The observation that patients successfully transplanted with pancreatic islets return to insulin-dependence after 5 years has been explained by drug toxicity, metabolic stress or inadequate immunosuppression and point to a need to enhance the function of transplanted beta-cells. We developed a model of transplantation of sub-optimal beta-cell mass under the kidney capsule of STZ-diabetic albino C57BL/6 recipients, using transplanted islets from syngeneic MIP-luc mice. This model eliminated concerns of inadequately controlled alloreactivity and beta-cell toxicity as a result of unconstrained BG levels, and allowed a focus on the effects of suboptimal beta-cell mass and toxicity of the immunosuppression regimen. Contrary to our expectation that immunosuppression toxicity would be cumulative and the loss of islet mass would be incremental over time, we observed that the combination of rapamycin and tacrolimus caused a rapid decline in bioluminescent signal at 2–4 weeks post-transplantation, after which the bioluminescent signals stabilized despite continued rapamycin and tacrolimus treatment. These observations suggest that immunosuppression itself may not be toxic, but together with inflammation in the early post-transplant period are the primary cause of beta-cell destruction. We further demonstrate that Pio plus alogliptin treatment, initiated from the day of transplantation, could not prevent the early decline in bioluminescent signal but was able to significantly increase the bioluminescent signal from day 28–90. These experiments provide, for the first time, insight into the kinetics of beta-cell destruction by immunosuppression in recipients with sub-optimal beta-cell mass but who maintained normoglycemia with insulin implants. They also demonstrate the ability of Pio plus alogliptin to enhance the functional mass of the transplanted beta cells and identify the kinetics of their therapeutic effects, and delineate a critical period for additional intervention in the early post-transplantation period to preserve beta-cell mass and in the later period to further promote beta-regeneration.
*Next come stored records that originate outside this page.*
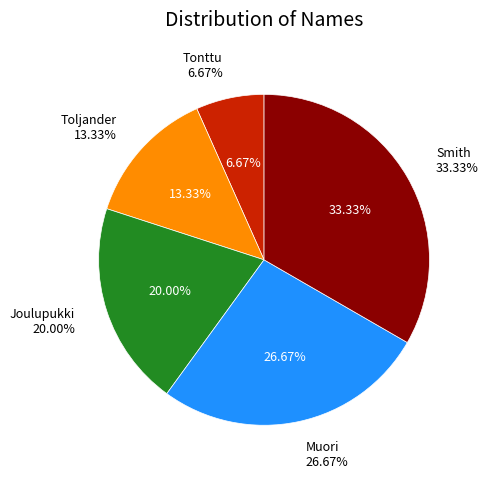

True or false: Muori accounts for 27% of the total.

True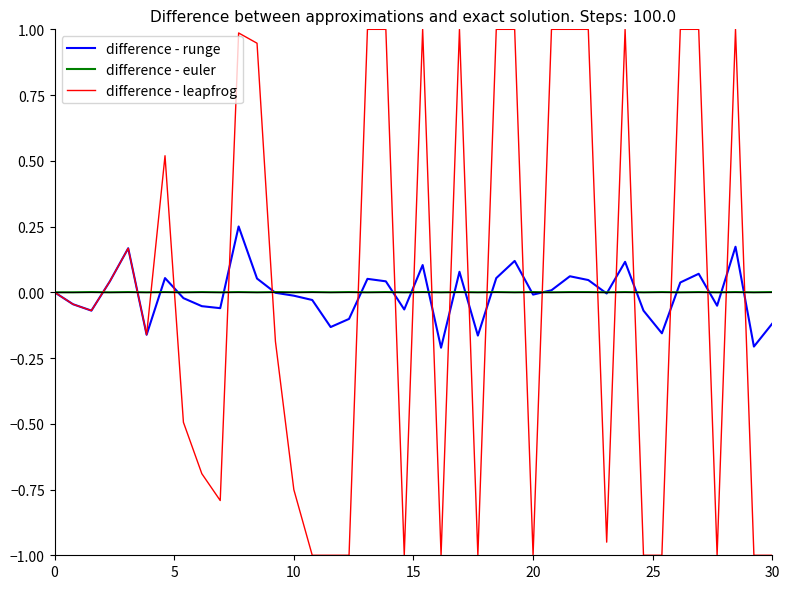

Which series ends up on top after the final intersection of difference - runge and difference - leapfrog?

difference - runge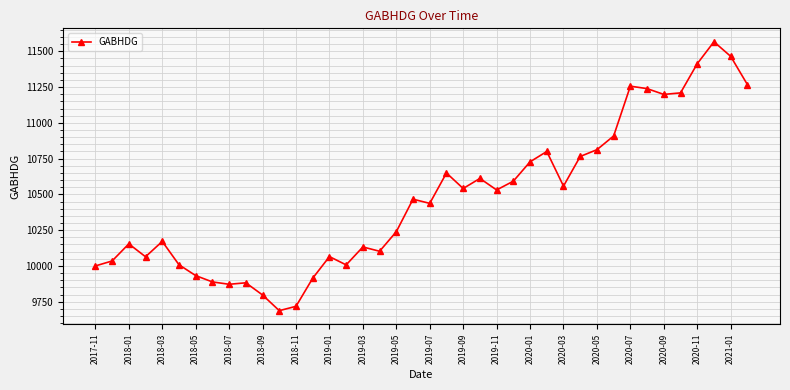

True or false: the data has more than 1 interior local peaks.

True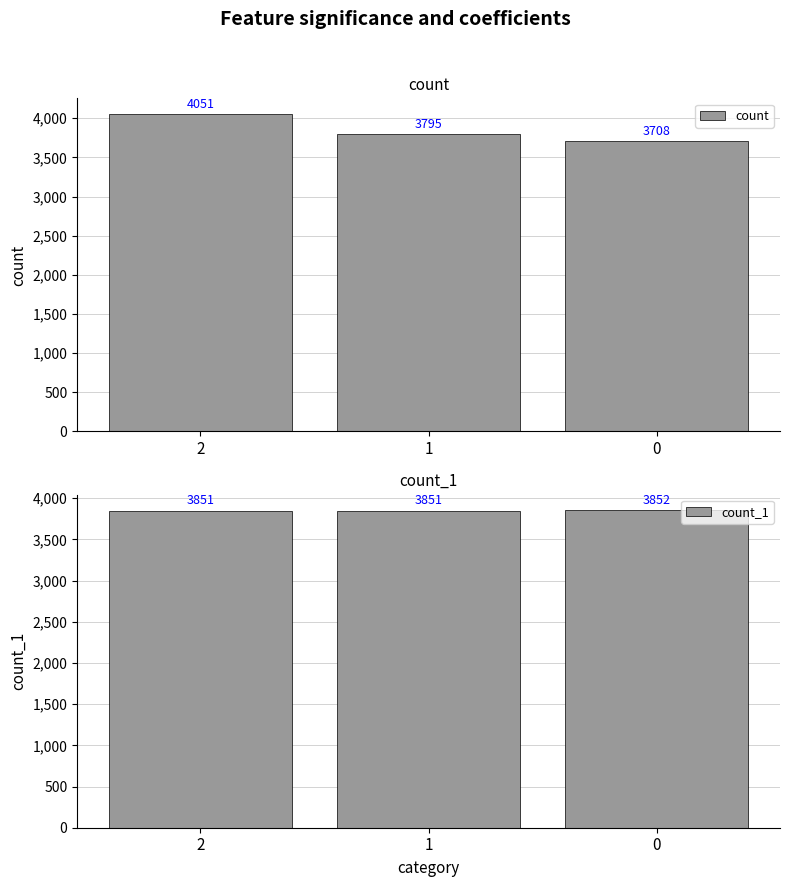

What is the lowest value of the count_1 series?

3851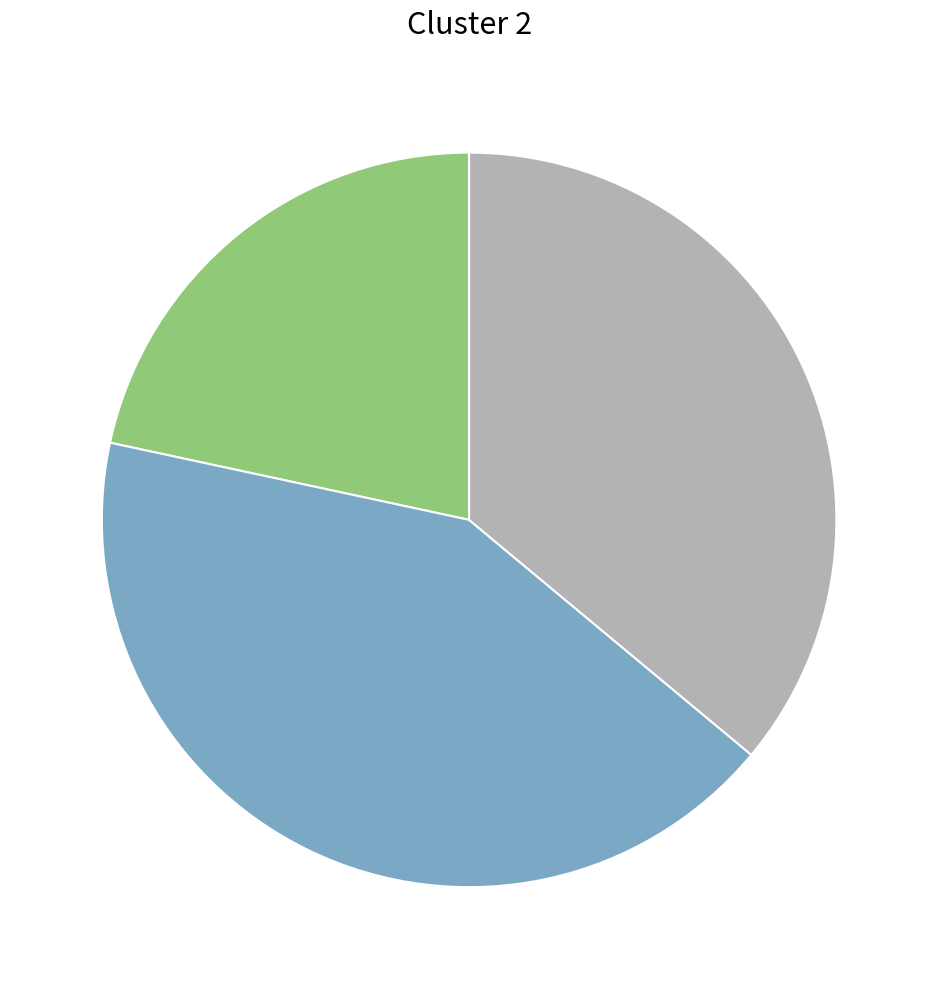

Does any single category account for the majority?

No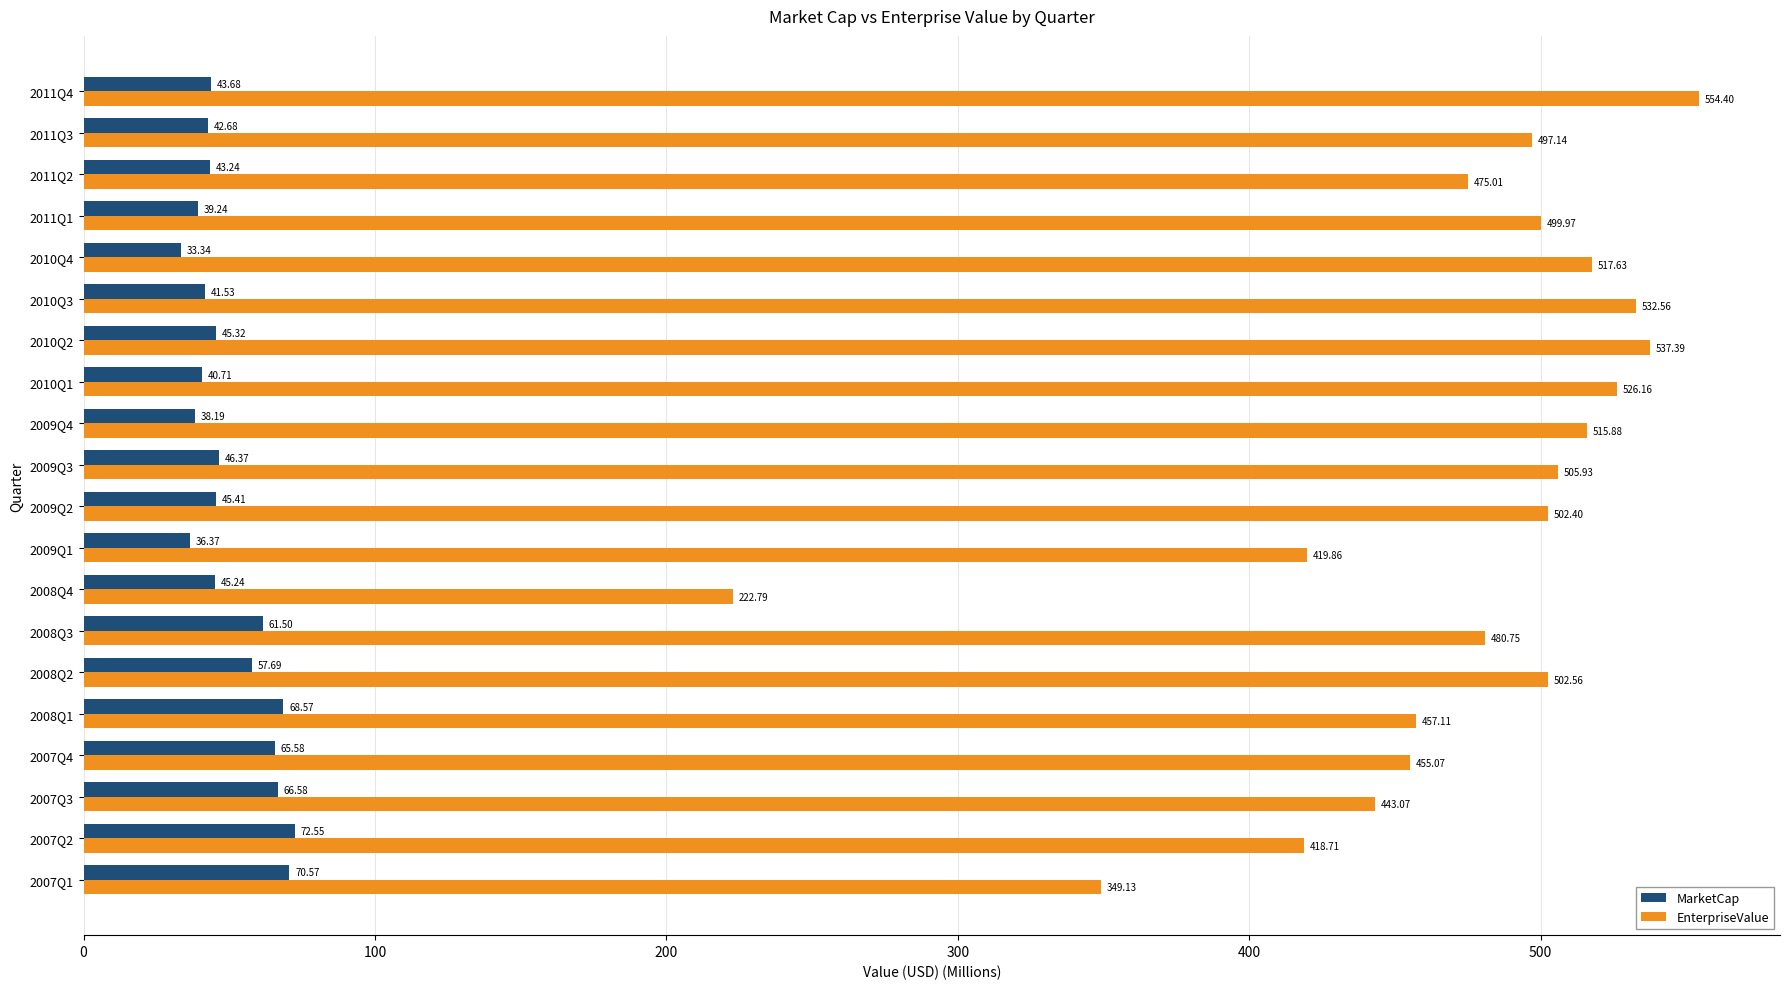

What is the sum of all MarketCap values?

1004.4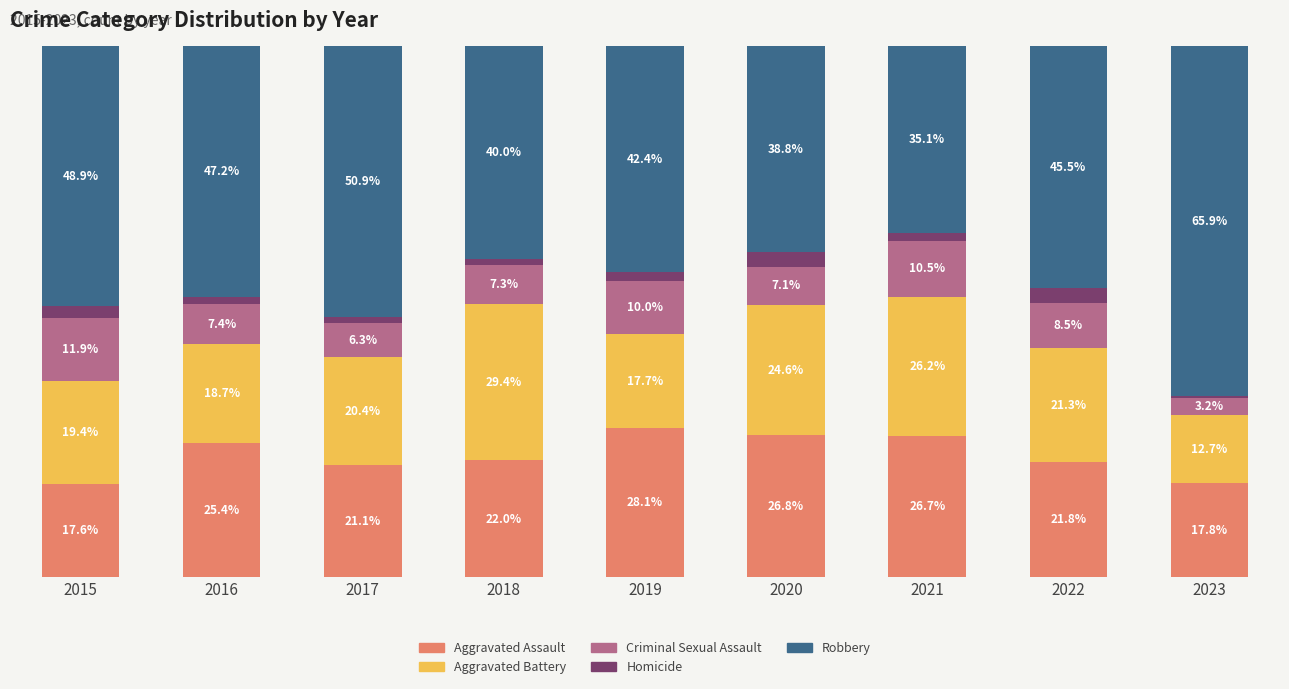

Does the chart contain any negative values?

No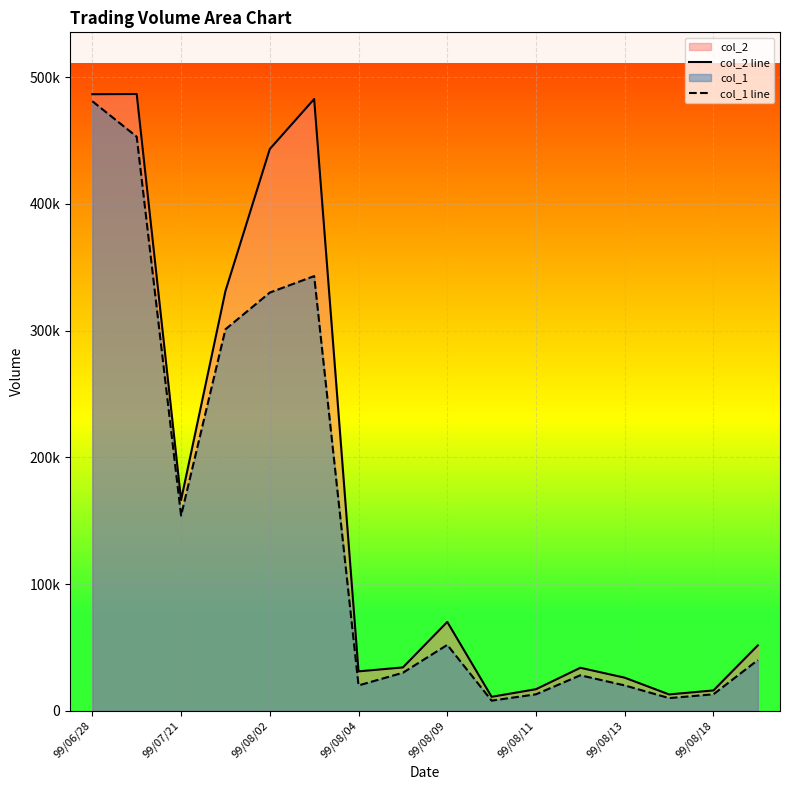

Which series has the largest total across all categories?

col_2 line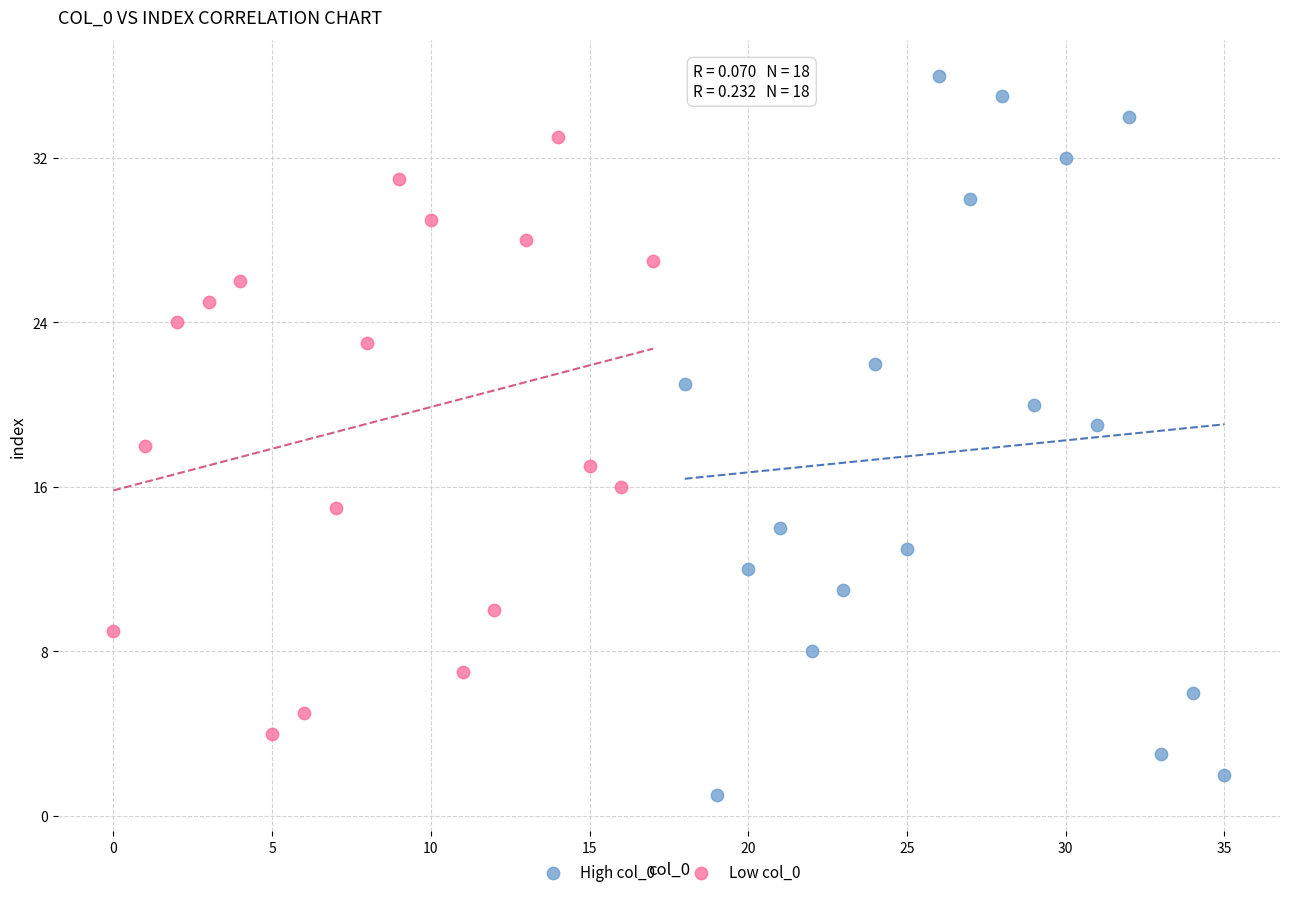

Which series contains the highest Y value?

High col_0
In summary, we have used the MIP-luc mouse model to study the fate of both endogenous as well as transplanted islets in diabetic mice surviving on exogenous insulin, using beta-cell bioluminescence as a surrogate measure of function and mass. We also report on the efficacy of Pio, alone or in combination with alogliptin, in enhancing beta-cell regeneration. However, promotion of beta-cell regeneration by Pio is relatively modest, and much work is additionally required to define the basis for the increased beta-cell bioluminescence by Pio, and to test whether Pio in combination with other agents may further promote endogenous as well as transplanted beta-cell regeneration.
Funding Statement
This work was supported in part by grants from Takeda Pharmaceuticals United States of America to ASC and P60DK020595 (University of Chicago Diabetes Research and Training Center), the National Institute of Diabetes and Digestive And Kidney Diseases to GIB, the State of Illinois Islet Transplantation (PW) and an international visiting fellowship from Cinkate Pharmaceutical Corp (HY). The funders had no role in study design, data collection and analysis, decision to publish, or preparation of the manuscript.